White House stubbornness has forced the House to file suit against Eric Holder to force him to turn over documents related to the Fast and Furious investigation. Nancy Pelosi's claims that the lawsuit takes money away from growing the economy and enforcing voting laws is truly laughable. If the administration were truly interested in those noble goals, all it would have to do is turn over the documents. But perhaps forcing the House to spend money on lawyers to pursue these civil contempt charges is another failed Obama Administration effort at a stimulus program.
This inanity should not obscure the fact that there are important, conflicting issues here. Congress has every right, as part of its oversight powers, to find out who is responsible for the bizarre DOJ gun-running program that resulted in the death of a U.S. law enforcement official. The Justice Department should try to keep confidential any information that is directly related to sensitive law enforcement programs -- for example, we do not want to publicly reveal the names of drug cartel informants.

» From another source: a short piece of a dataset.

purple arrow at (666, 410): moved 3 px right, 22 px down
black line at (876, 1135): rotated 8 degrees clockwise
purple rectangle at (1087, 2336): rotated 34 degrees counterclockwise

The usual way to resolve this conflict is for DOJ to show the documents to the committee staff in a closed meeting -- that is what often happened during the congressional investigations into the Clinton Whitewater scandals (in which I participated as general counsel to Senator Orrin Hatch).

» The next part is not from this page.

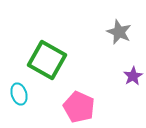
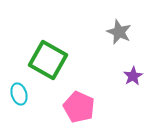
green square: moved 1 px right
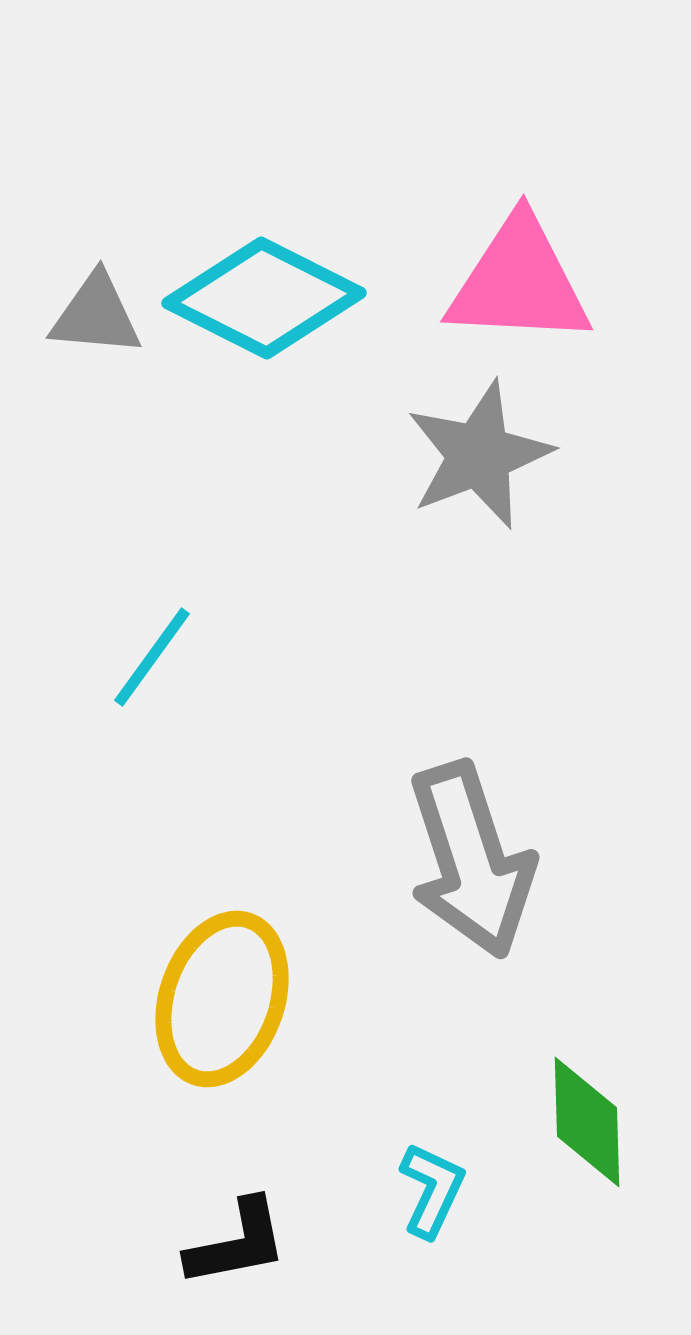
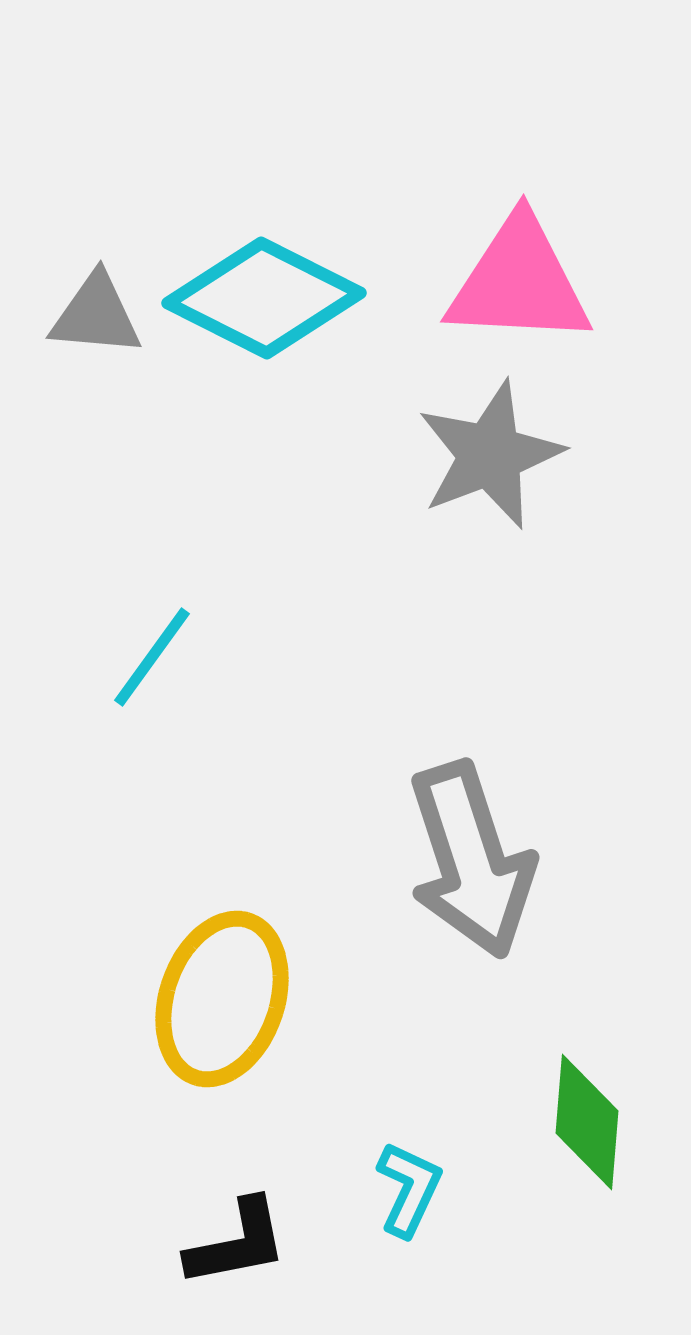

It is extraordinary that the DOJ has dug in its heels so deeply that the House has to file a suit, rather than reach some negotiated compromise. That the DOJ won't provide the documents in a closed setting to Darrell Issa and his staff demonstrates that it is the Obama administration, rather than the House, that is really the one willing to risk a conflict between the branches in the midst of an election year. It is yet another self-inflicted wound for Attorney General Holder.